Scatter-gather based approach in scaling complex event processing systems for stateful operators

Abstract

With the introduction of Internet of Things (IoT), scalable Complex Event Processing (CEP) and stream processing on memory, CPU, and bandwidth constraint infrastructure have become essential. While several related work focuses on replication of CEP engines to enhance scalability, they do not provide expected performance while scaling stateful queries for event streams that do not have predefined partitions. Most of the CEP systems provide scalability for stateless queries or for the stateful queries where the event streams can be partitioned based on one or more event attributes.

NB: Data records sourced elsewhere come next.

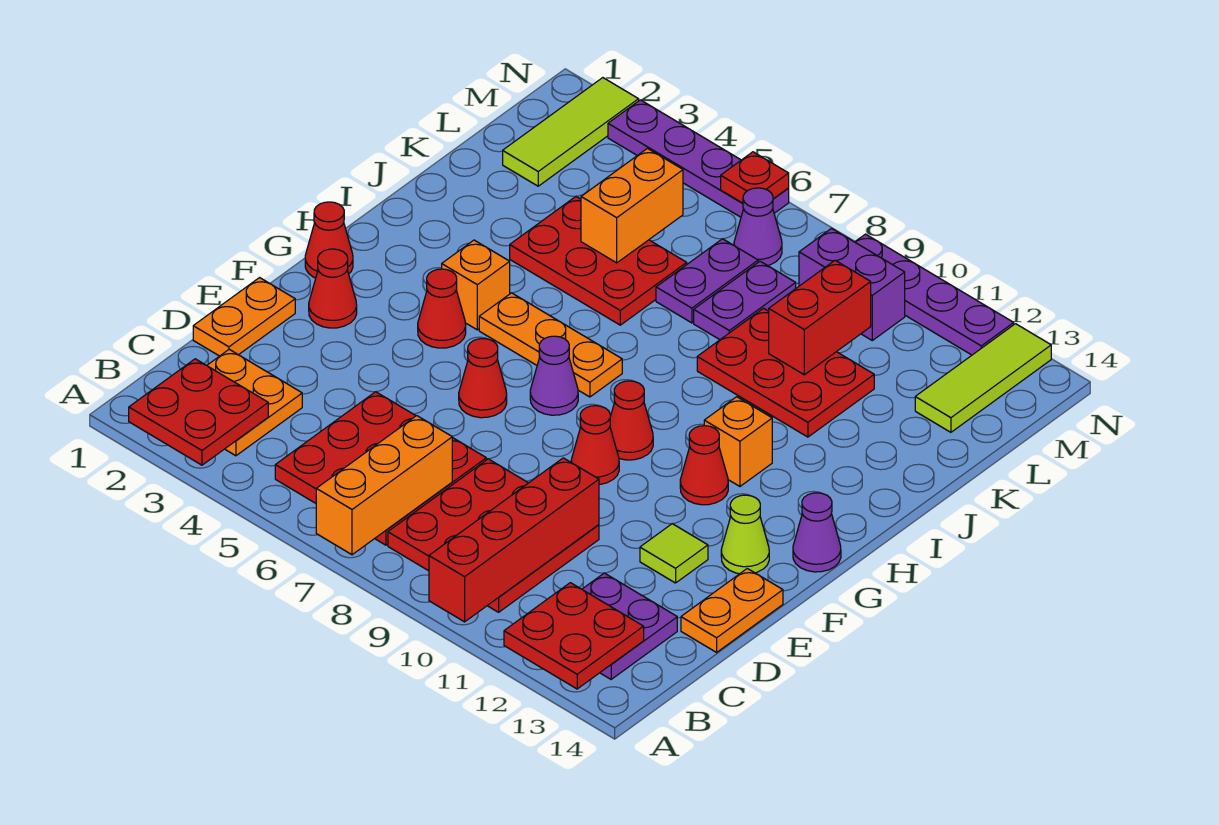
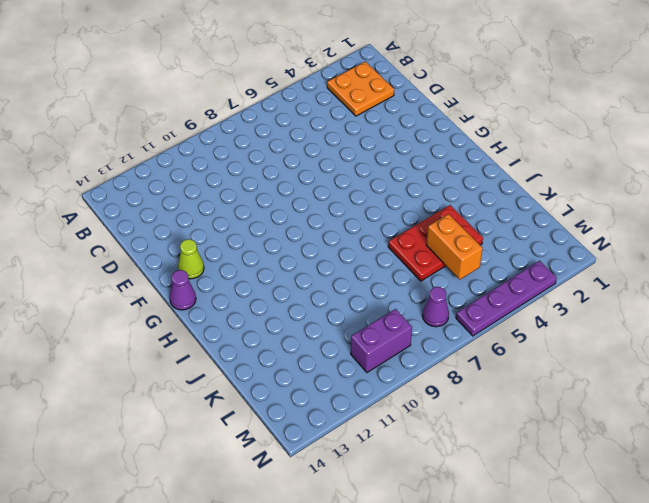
none -> red plate B5:D7 level 1
none -> red plate B8:D10 level 1
none -> purple plate B12:C13 level 1
none -> orange plate D1:E1 level 1

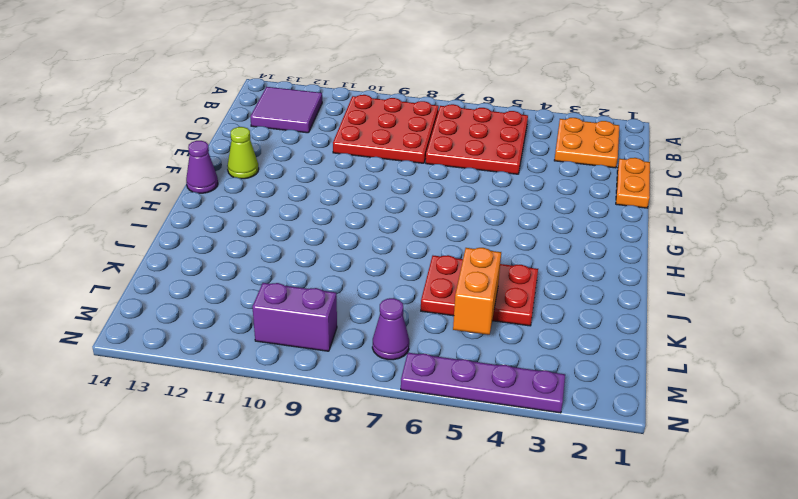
purple tile B12:C13 level 1 -> purple plate B12:C13 level 1
none -> orange plate D14:E14 level 1
none -> lime tile E12 level 1
none -> red cone F2 level 1
none -> red cone F6 level 1

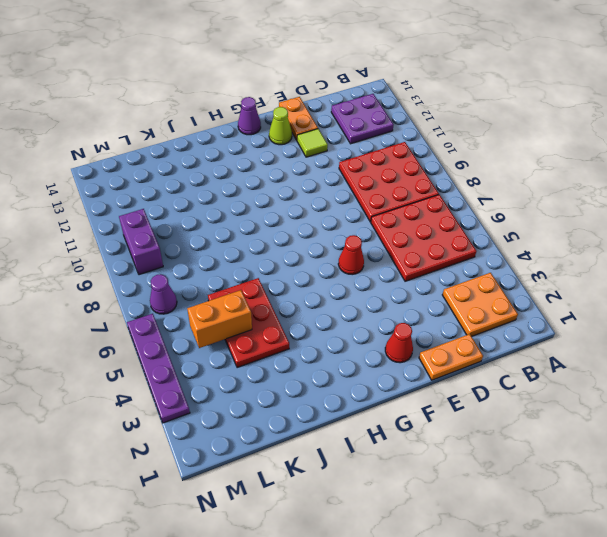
orange plate E13:E14 level 1 -> orange plate D14:E14 level 1
none -> red cone F9 level 1
none -> red cone G1 level 1
none -> red cone G4 level 1
none -> purple cone G7 level 1

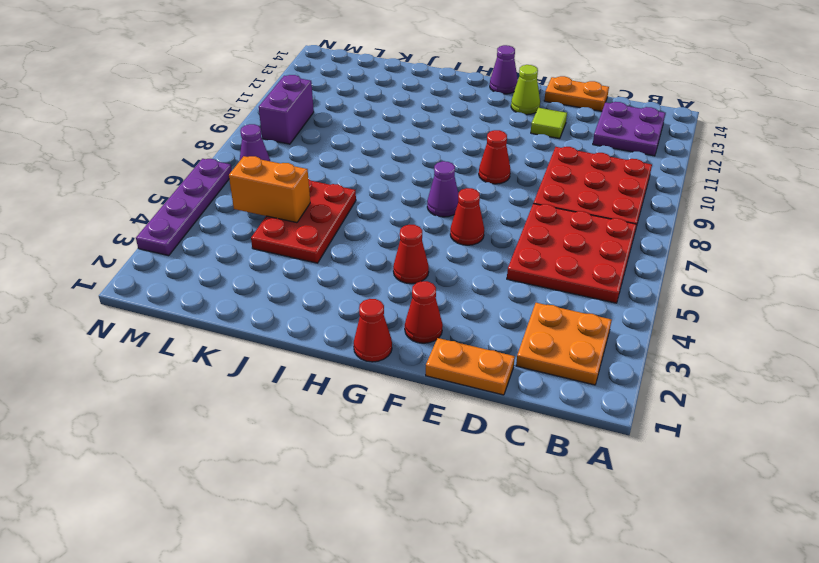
none -> red cone G9 level 1
none -> red cone G11 level 1
none -> orange brick H4 level 1
none -> orange plate H5:H7 level 1

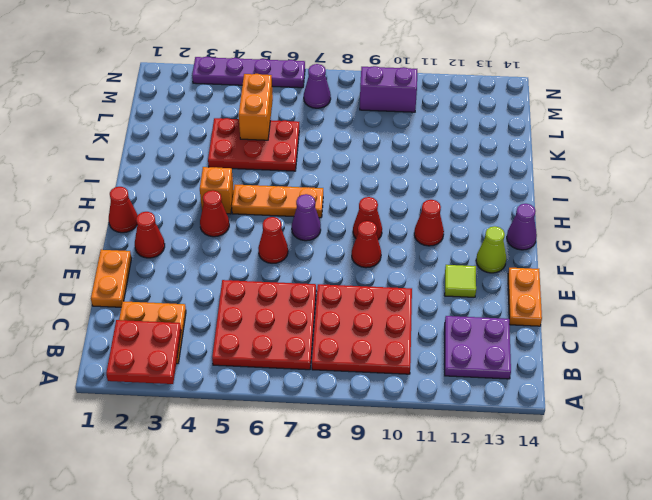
none -> orange brick H11 level 1
none -> red plate J9:K11 level 1
none -> purple plate K7:L7 level 1
none -> purple plate K8:L8 level 1

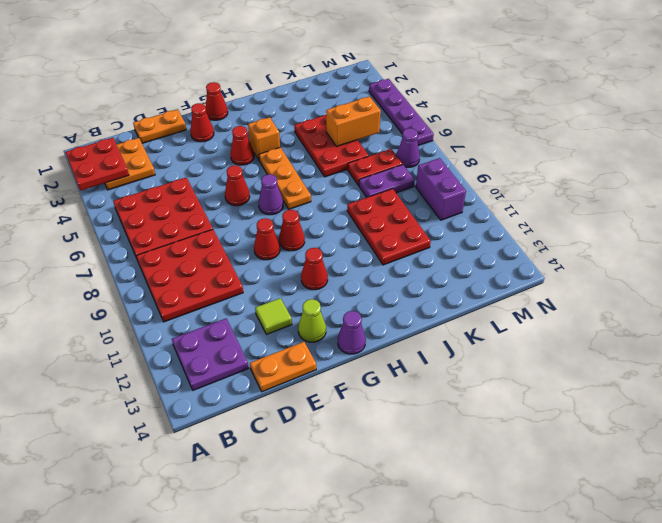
red plate K7:L7 level 1 -> purple plate K7:L7 level 1
none -> orange brick H11 level 1
none -> lime tile L2:N2 level 1
none -> lime tile L13:N13 level 1
none -> purple plate N9:N12 level 1

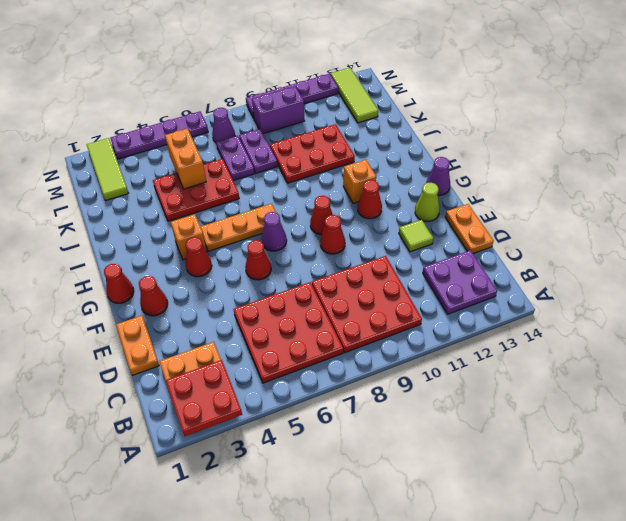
none -> orange brick A7:C7 level 2
none -> red brick A10:D10 level 2
none -> red plate A12:B13 level 2
none -> red brick K10:L10 level 2

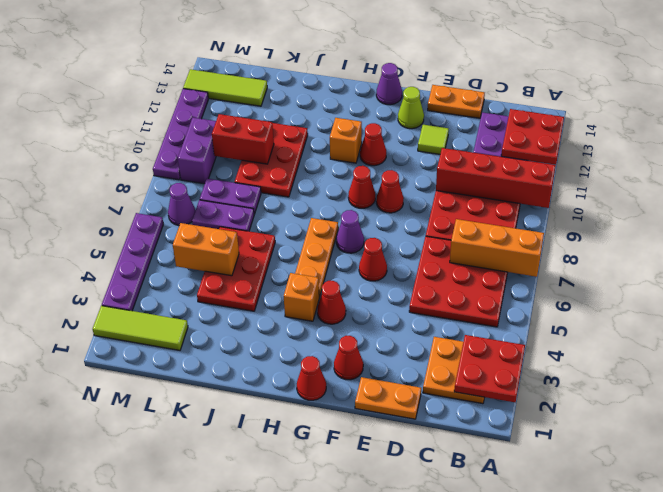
none -> red plate N6 level 2

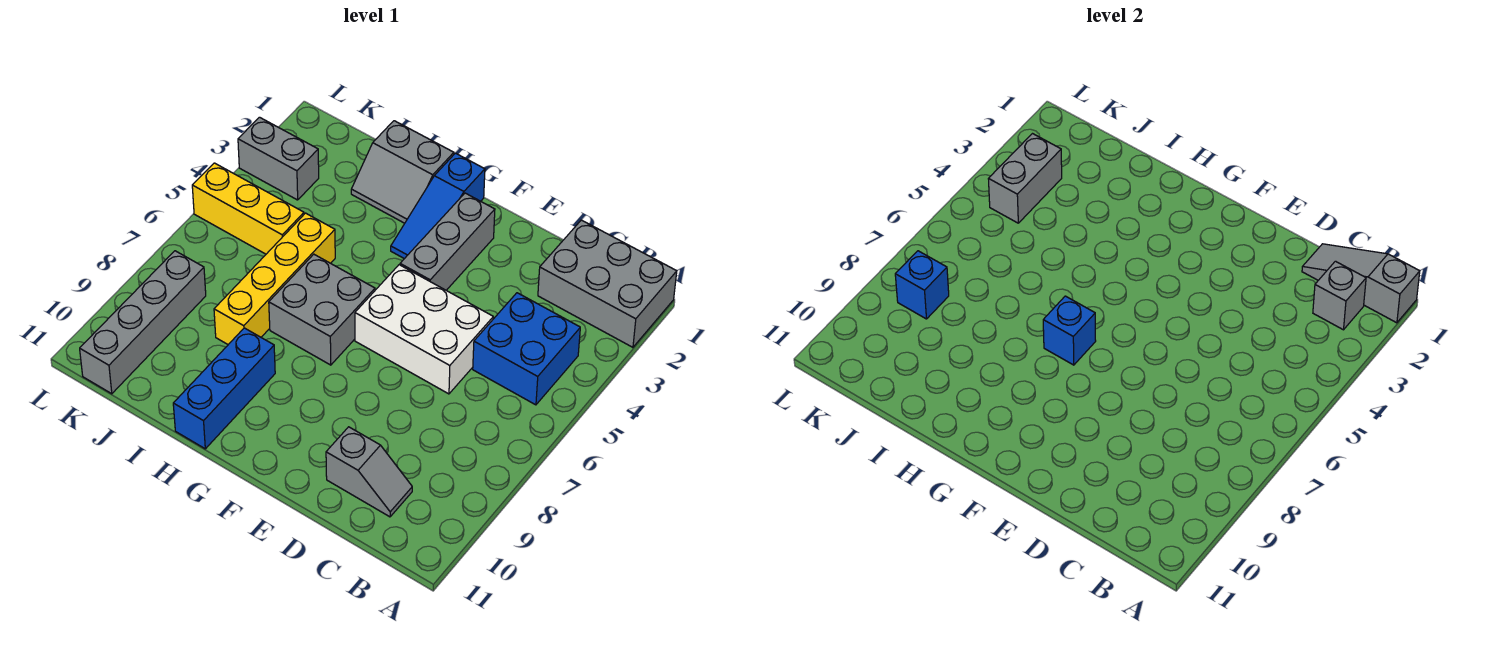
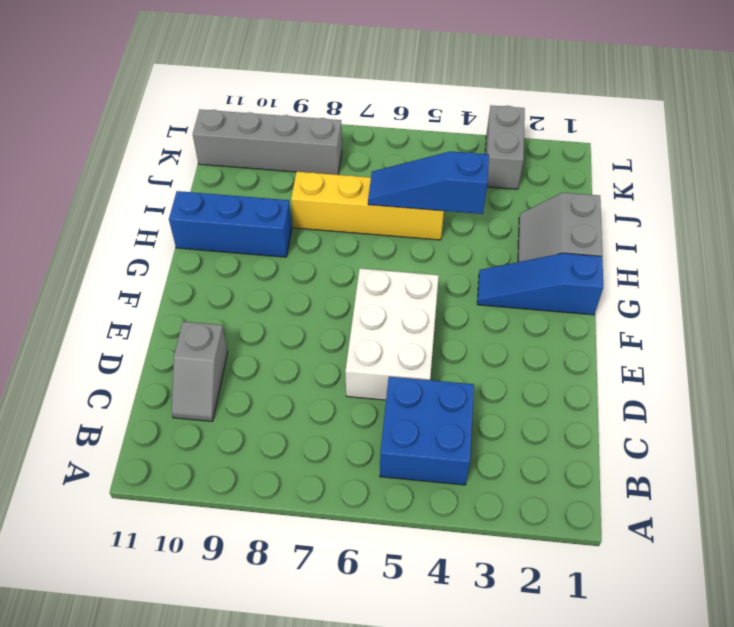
blue slope I4:I6 level 2 top 4 -> none
none -> grey brick A1:C2 level 1
none -> grey brick F2:F4 level 1
none -> grey brick G6:H7 level 1

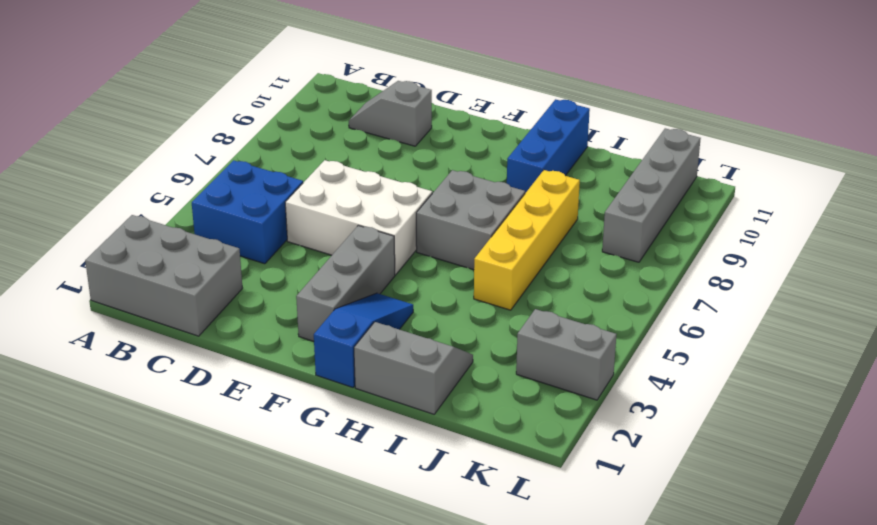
none -> yellow brick J5:L5 level 1
none -> grey slope A1:C1 level 2 top A
none -> grey brick B2 level 2

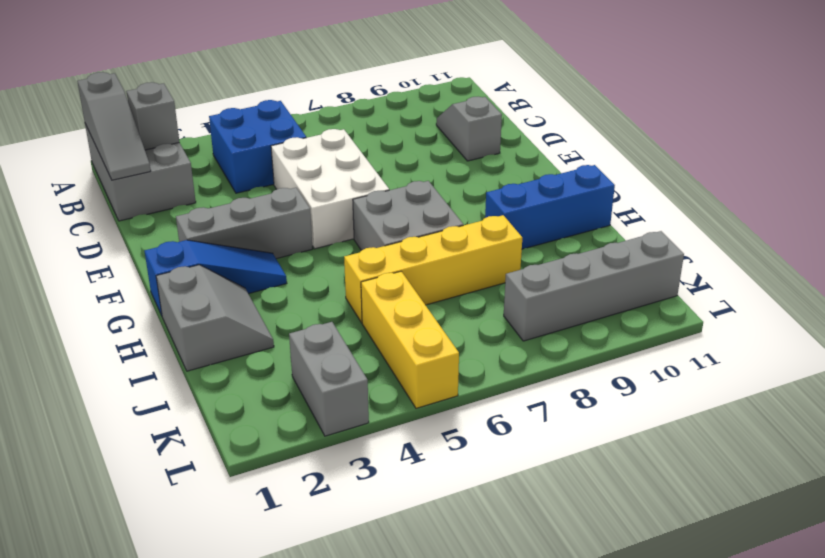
none -> blue brick G7 level 2
none -> grey brick K3:K4 level 2
none -> blue brick K8 level 2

These systems can only scale up to the pre-defined number of partitions, limiting the number of events they can process. Meanwhile, some CEP systems do not support cloud-native and microservices features such as startup time in milliseconds. In this research, we address the scalability of CEP systems for stateful operators such as windows, joins, and pattern by scaling data processing nodes and connecting them as a directed acyclic graph. This enabled us to scale the processing and working memory using the scatter and gather based approach. We tested the proposed technique by implementing it using a set of Siddhi CEP engines running on Docker containers managed by Kubernetes container orchestration system. The tests were carried out for a fixed data rate, on uniform capacity nodes, to understand the processing capacity of the deployment. As we scale the nodes, for all cases, the proposed system was able to scale almost linearly while producing zero errors for patterns, 0.1% for windows, and 6.6% for joins, respectively. By reordering events the error rate of window and join queries was reduced to 0.03% and 1% while introducing 54ms and 260ms of delays, respectively.